Will your child get it? HPV vaccine programme gets extended to men up to age 22 – TheLiberal.ie – Our News, Your Views

Will your child get it? HPV vaccine programme gets extended to men up to age 22

The availability of the vaccine to protect against certain types of cancer is being extended to men up to age 22, reports RTE.

Since its launch last year, the Laura Brennan HPV (Human Papilloma Virus) Supplemental Immunization Program has been offering free HPV vaccine to all high school boys and girls who were previously eligible for the vaccine in school and who have not yet received it.

From Tuesday, newly eligible people can register to receive the vaccine on the hpv.ie website until 31 December.

It is also open to women under 25 who have graduated from high school and have not been previously vaccinated

The vaccine protects against the types of HPV that cause about 90% of cervical cancers, 90-95% of HPV-related anal cancers, and 90% of genital warts.

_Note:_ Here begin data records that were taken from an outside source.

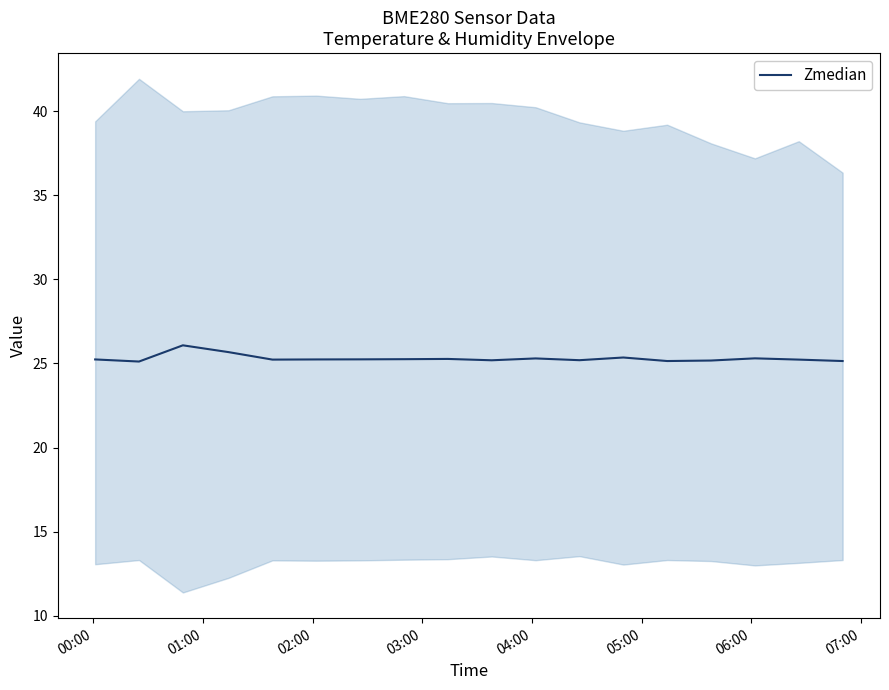

How many lines are shown in the chart?

1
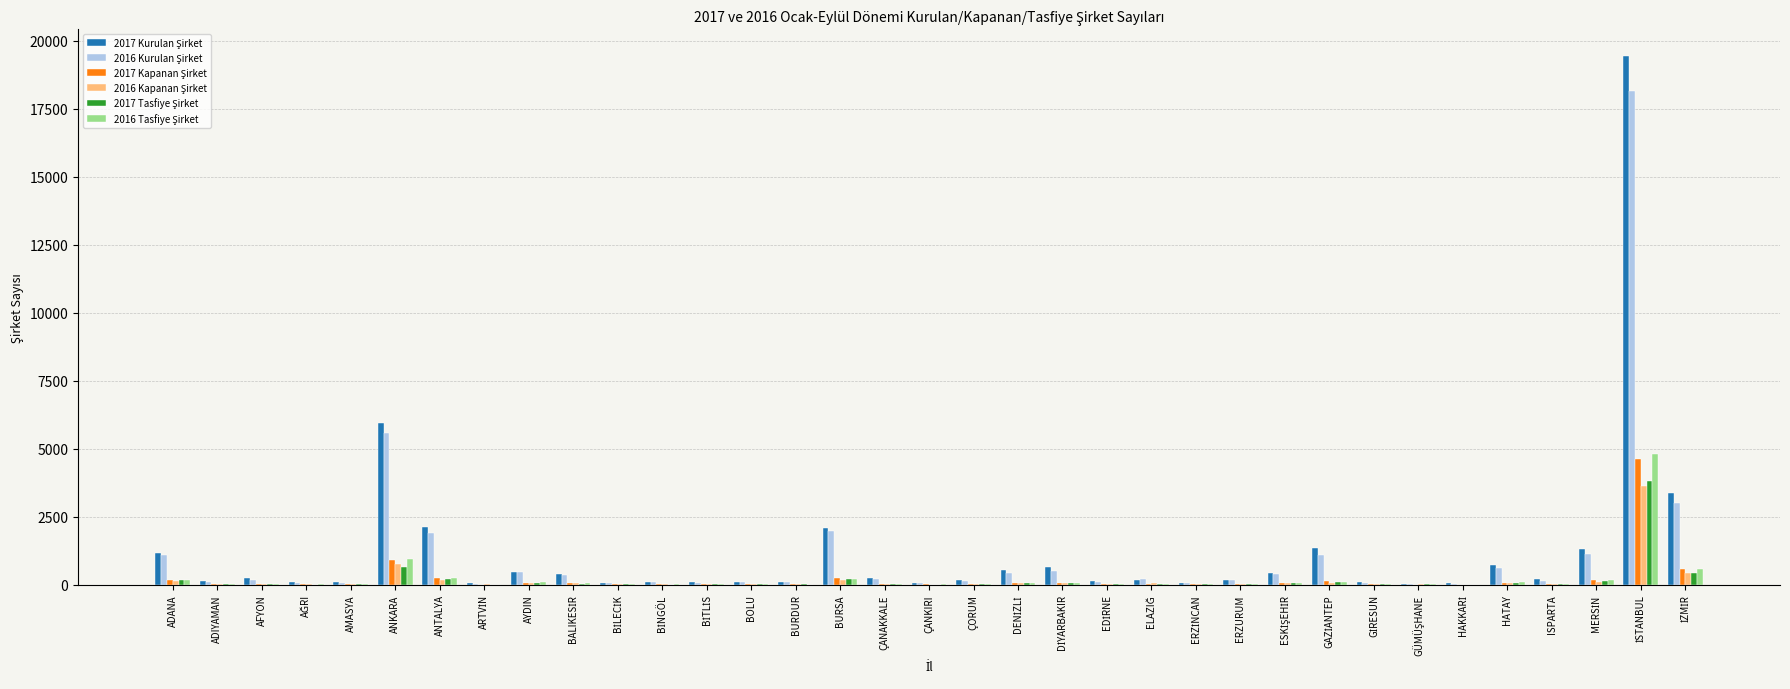

What is the maximum value shown in the chart?

19439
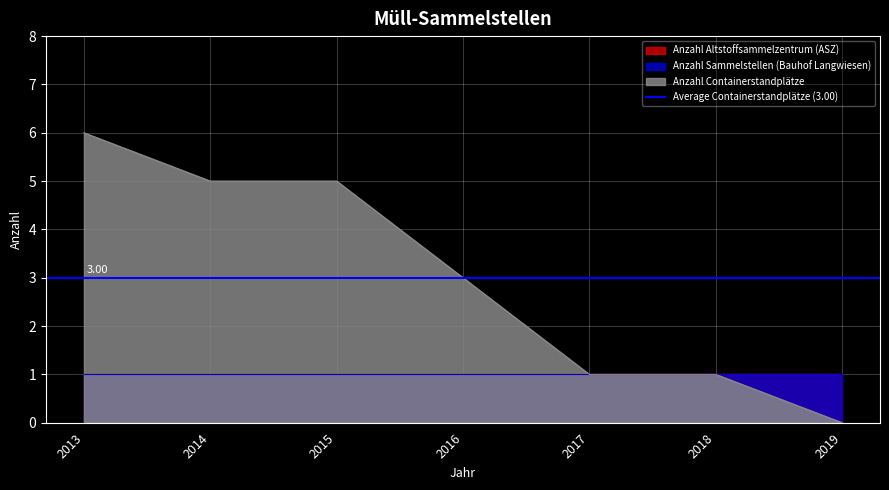

The Anzahl Altstoffsammelzentrum (ASZ) series shows 1 at 2017. True or false?

True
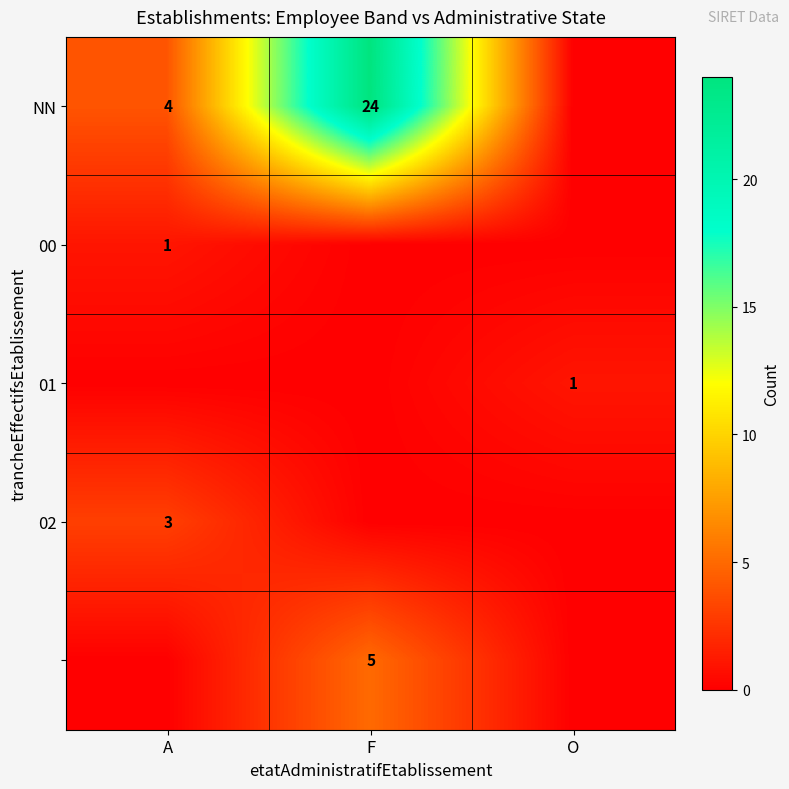

Which has a higher value, F or O?

F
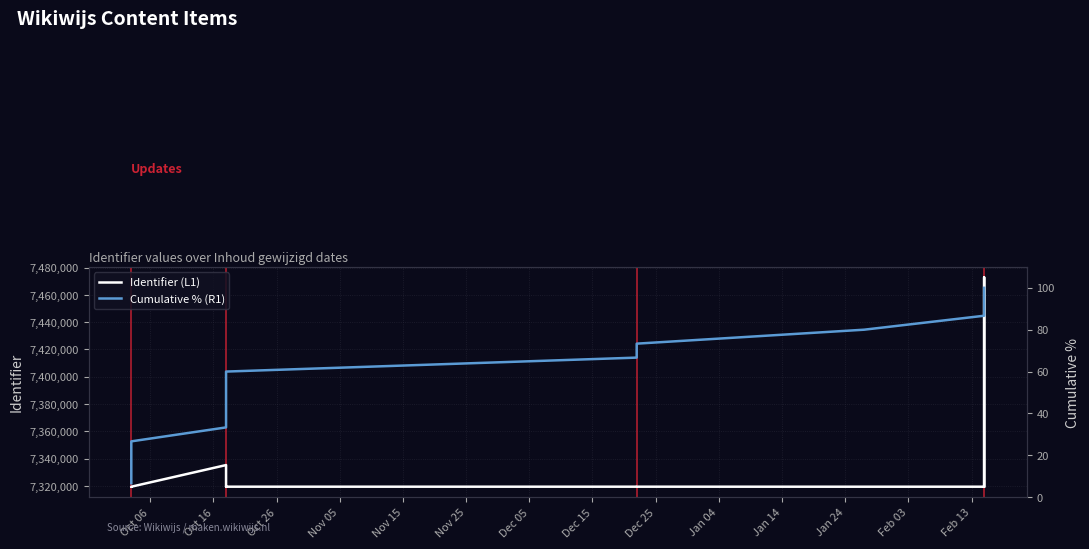

The value of Cumulative % (R1) at Jan 24 is 80.0. True or false?

True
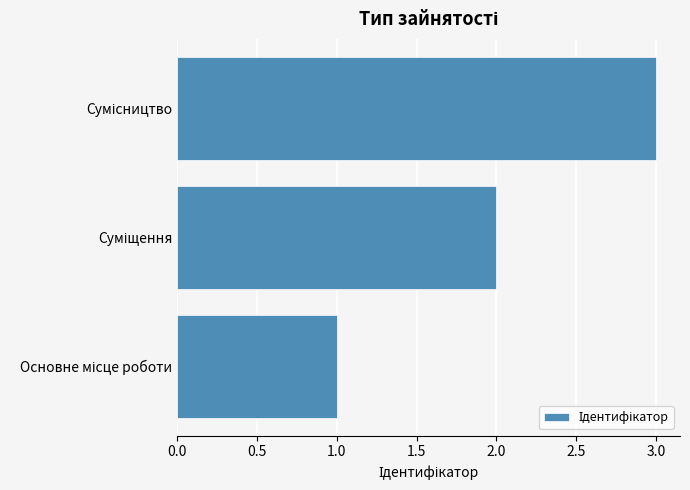

What is the maximum value shown in the chart?

3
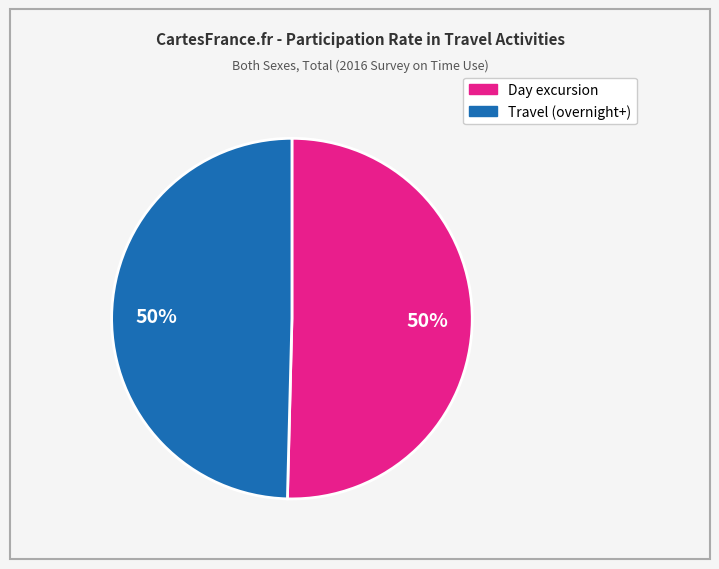

To the nearest percent, what is the average slice percentage?

50%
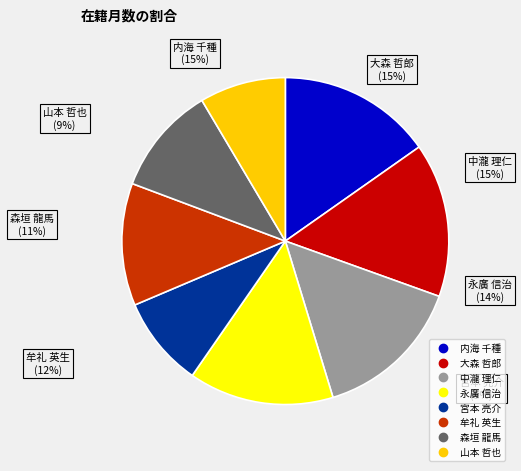

Combined, what portion of the pie is 宮本 亮介 and 中瀧 理仁?

23.8%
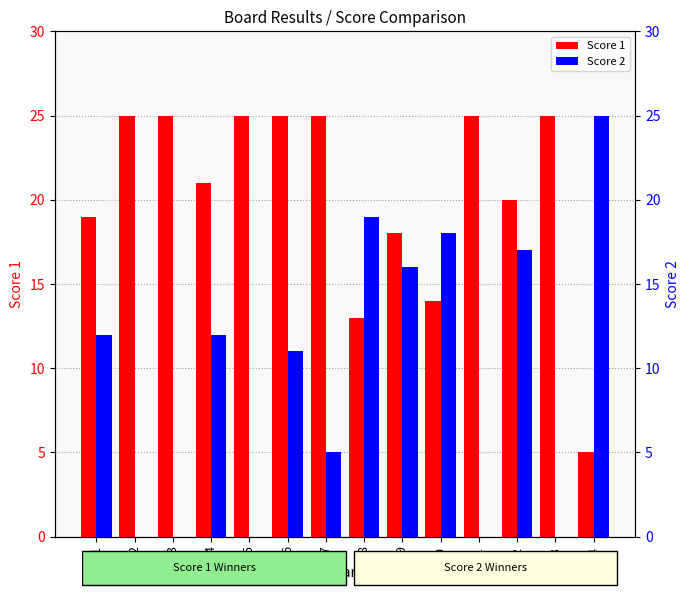

What is the highest value of the Score 1 series?

25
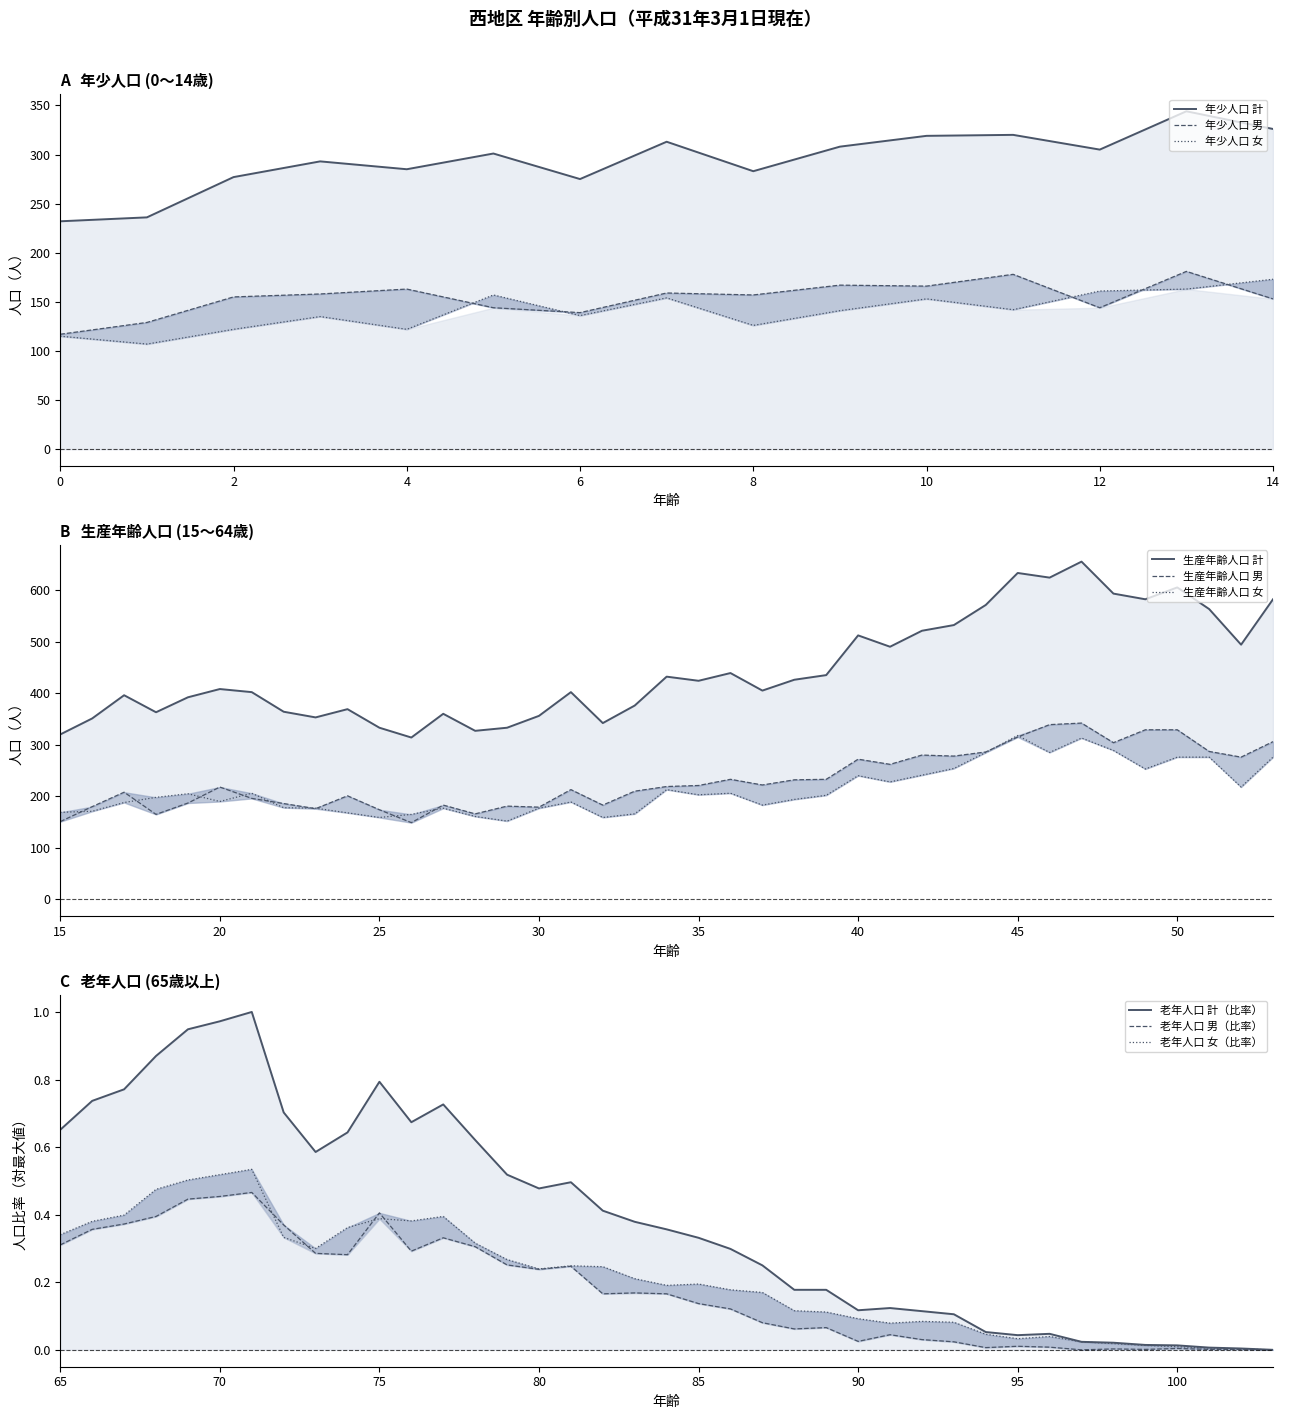

After their last crossing, which series has the higher values: 生産年齢人口 男 or 生産年齢人口 女?

生産年齢人口 男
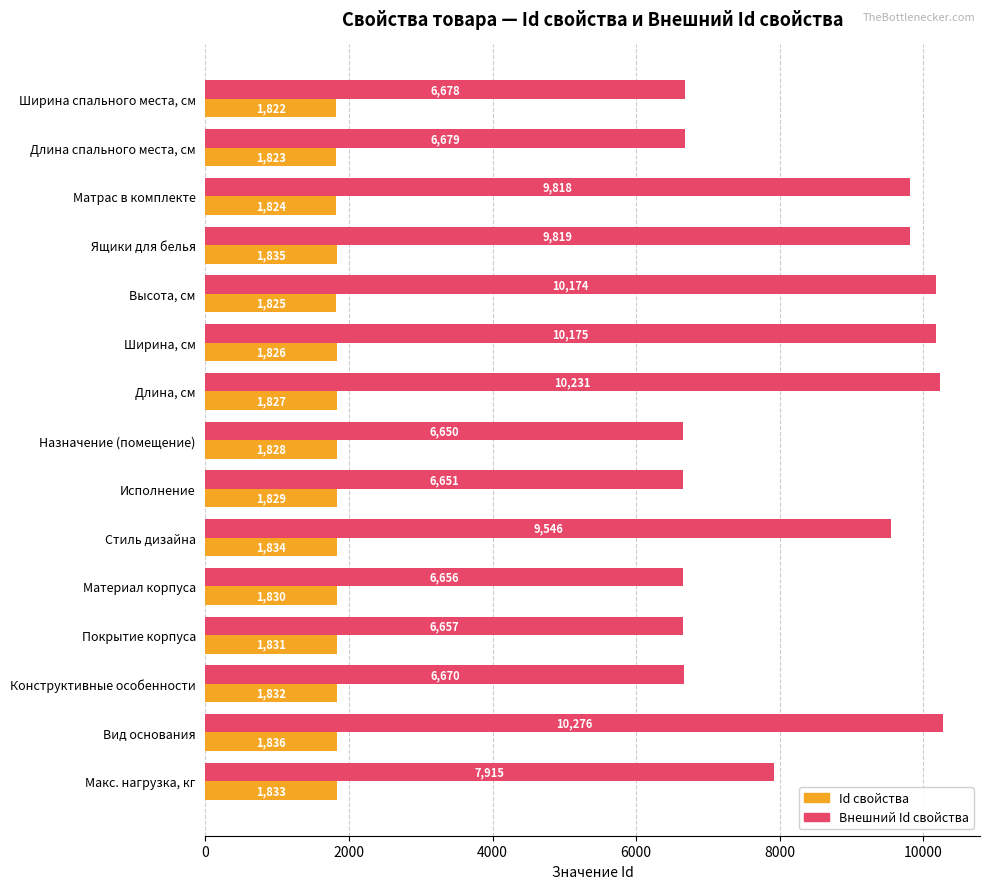

Which category has the highest value in the Внешний Id свойства series?

Вид основания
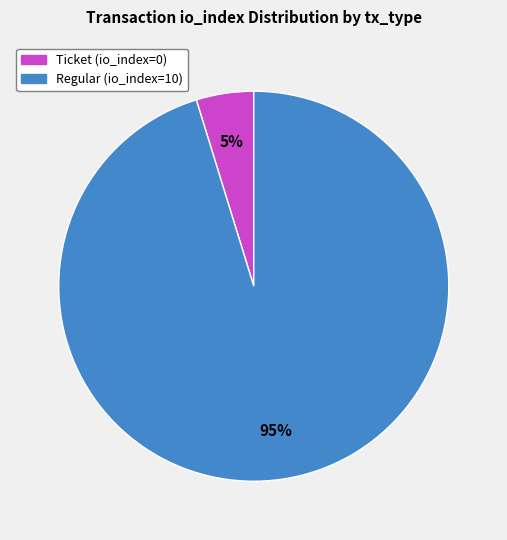

The Regular (io_index=10) slice represents 95% of the pie. True or false?

True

The program is named after Laura Brennan, who campaigned for greater use of the HPV vaccine before her death from cervical cancer in 2019 at the age of 26.

Minister for Health Stephen Donnelly said: “It is by increasing HPV vaccination and screening among our population that we will finally reach our goal of eliminating cervical cancer in Ireland. I’m also encouraging young men to take this opportunity to protect themselves against a number of cancers caused by HPV,” reports RTE.

Chief Medical Officer Professor Breda Smyth said: “The HPV vaccine is proven to be safe and effective and it saves lives. I am urging all young people who did not previously avail of the vaccine in school to consider getting it,” reports RTE.

Speaking on RTÉ’s Morning Ireland, Minister Donnelly said: “The vaccine is free, it will be administered via the vaccination clinics and it’s really important the vaccine protects men from several types of cancer, including mouth cancer, anal cancer, throat cancer. Also men can pass the virus on to women through sexual contact. So, it’s protecting women as well against cervical cancer and other cancers,” reports RTE.

“Our ambition is to eliminate cervical cancer in this country. A combination of HPV vaccines, HPV screening, earlier detection and better and better treatments mean that that is very much our ambition. And Ireland is being looked at around the world as a leading country in terms of vaccination and early detection and treatment,” he added, reports RTE.